The Basilica of Our Lady of Peace in Yamoussoukro, Ivory Coast (Cote d’Ivoire), is a Catholic minor Basilica noted to be the largest church in the world. This magnificent edifice was built by the first president of Ivory Coast, Felix Houphouet-Boigny. The Basilica is situated on a piece of land which used to be part of Felix Houphouet-Boigny’s coconut farm in his home town of Yamoussoukro. The remnant of the coconut farm remains visible around the Basilica. Construction was started in 1985 and was completed in 1989. It was consecrated in 1990.
The approach to the Basilica is about 1 kilometer long. It is paved with marble centrally with asphalted driveway on either side circling the Basilica. There is a massive garden on either side of the driveway supposedly patterned on the gardens of the palace of Versailles in France.

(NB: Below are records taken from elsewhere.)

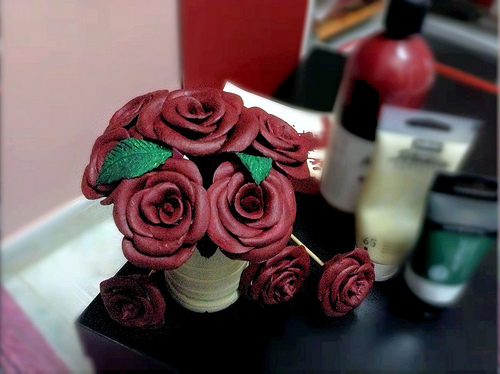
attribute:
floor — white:
[33, 255, 84, 309]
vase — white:
[176, 242, 243, 313]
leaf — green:
[98, 136, 172, 182]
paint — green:
[398, 149, 499, 326]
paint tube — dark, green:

The design of the Basilica is that of a Christian Cross. The Basilica is made of marble. There are two semicircular colonnades, patterned on the Doric colonnades of St. Peter’s Basilica in Rome, in front of the Basilica. The two colonnades encircle a large dove image imprinted on the floor of the massive forecourt, perhaps signifying peace which is the central theme of the Basilica. The two colonnades lead to a large rectangular porch or façade which forms the lower portion of the cross. Columns are plentiful and are of non-uniform design. There is a terrace on top of the porch supported by huge columns; a favorite spot for visitors.
The nave of the Basilica is round and can seat 7000 worshipers. There is also room for additional 11000 standing worshipers resulting in a total capacity of 18,000. The nave is free standing under the dome. The dome is supported on columns. The stained glass atop the dome has a dove inscribed centrally.
There are several unique features of the Basilica among which are the curvilinear wooden pews made of hard African Iroko wood, individual air-condition vent in the pews, the African design incorporated into the canopy over the altar, extensive amount of stained glass windows and doors, unique stained glass images and or names of those involved in the concept, design and building of the Basilica, a wooden sculpture of the ‘Notre Dame De Tout le Monde’ and the tallest dome in the world if you consider the huge ornamental cross on top of the dome.
My guide told me an inspirational story about the ‘Notre Dame de Tout Le Monde’. This wooden sculpture of the Virgin Mary was conceived by an incarcerated Muslim criminal in Yamoussoukro prison. Apparently, this individual had a dream in which he had a conversation with the Virgin Mary. He reasoned that if the Virgin Mary could appear to him, a Muslim, She obviously belonged to the whole world and not to Christians alone. He decided to erect a sculpture to the Virgin Mary; Our Lady of the Whole World.
There are two identical large mansions on the back end of the Basilica; one serves as the residence for the Pope and the other serves as the rectory for the rector and administrators of the facility. A 250 bed children’s hospital is located on the east side of the facility.
I am particularly grateful for the opportunity to photograph this unique Basilica which I believe is a unique gift to Christendom and the African continent. I am also grateful for the opportunity to meet with the rector Rev. Fr. Frank, his assistant Irene and the seminarian, Peter. Attending the Good Friday Passion of Christ and service at the Basilica is the highpoint of my Christian life.
My hope is that this Basilica will become a rallying point for Catholics on the African continent and a place of pilgrimage for many more people from around the world.